**Problem details**: Using the habit-loop text below, explain in one to three sentences why smoking counts as a bad habit.

**Selected text**:
● ● ● ● ● ● ●

The key phrase in that definition is ‘a satisfying effect’ – this is the reward for the action taken, and is what reinforces the behaviour, establishing the habit. The problem is that ‘a satisfying effect’ can be the result of actions that ultimately negatively impact our lives in some way. 

Take smoking as an example – the hit of nicotine is the reward, giving temporary satisfaction and relief from a stressor – the stimulus. The action taken in response to the stressor is to smoke. So we have a stimulus or ‘cue’ that triggers a particular action or behaviour, that results in an established reward. What makes smoking a bad habit is the fact that it negatively impacts your health overall – a high price to pay for temporary satisfaction. This process is known as the ‘habit loop’, the process by which habits form, through learning and repetition. 

Smoking is an example of a habit loop

The problem we have with the habit forming system is that it is evolutionarily beneficial – it is a way that the environment elicits automatic responses from us, and this would have been useful in developing survival techniques like foraging for food and avoiding predators. It is a system that allows us to react to external stimuli quickly, typically in a way that has worked in the past.

● ● ● ● ● ● ●

**Data block**:
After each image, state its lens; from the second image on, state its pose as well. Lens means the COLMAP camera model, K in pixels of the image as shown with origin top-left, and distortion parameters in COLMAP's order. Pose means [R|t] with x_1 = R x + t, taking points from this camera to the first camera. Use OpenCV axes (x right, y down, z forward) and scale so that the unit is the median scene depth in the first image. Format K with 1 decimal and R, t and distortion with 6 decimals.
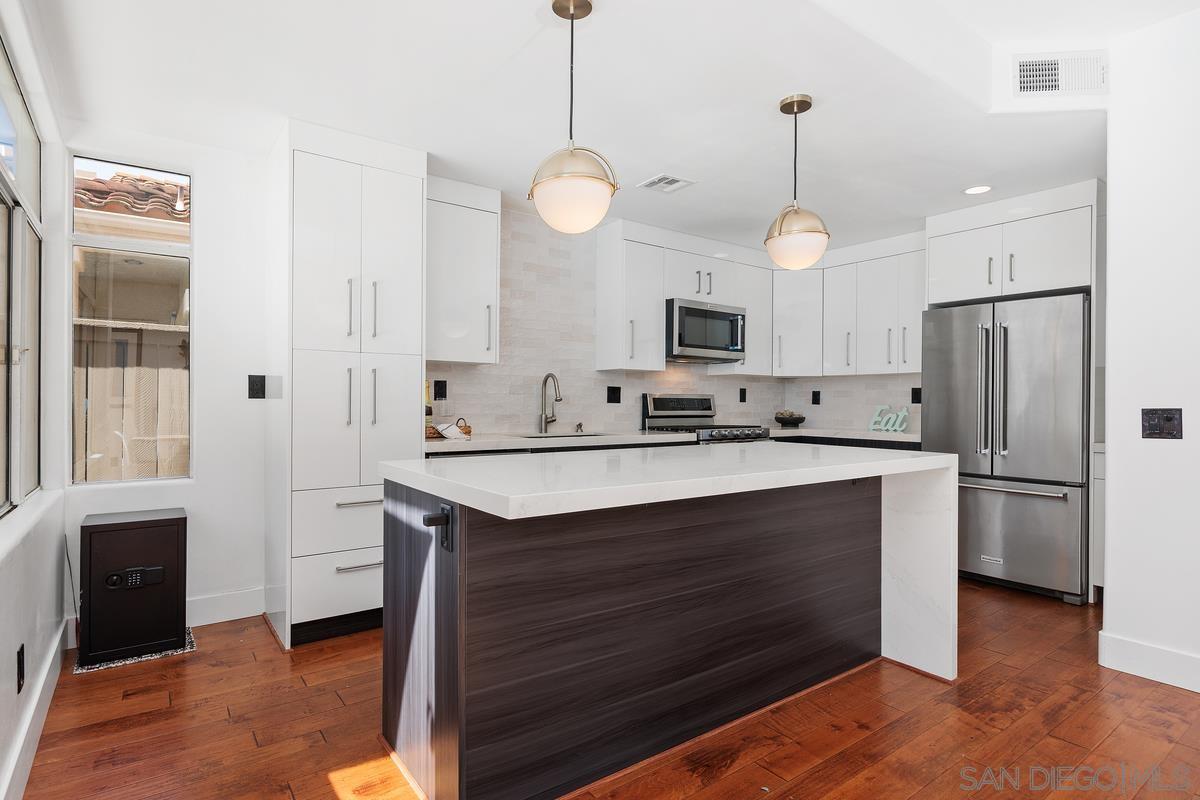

● ● ● ● ● ● ●

**Task solution**: The nicotine hit rewards smoking with temporary satisfaction and relief from a stressor, but smoking negatively impacts your health overall. That is a high price to pay for temporary satisfaction, which is what makes it a bad habit.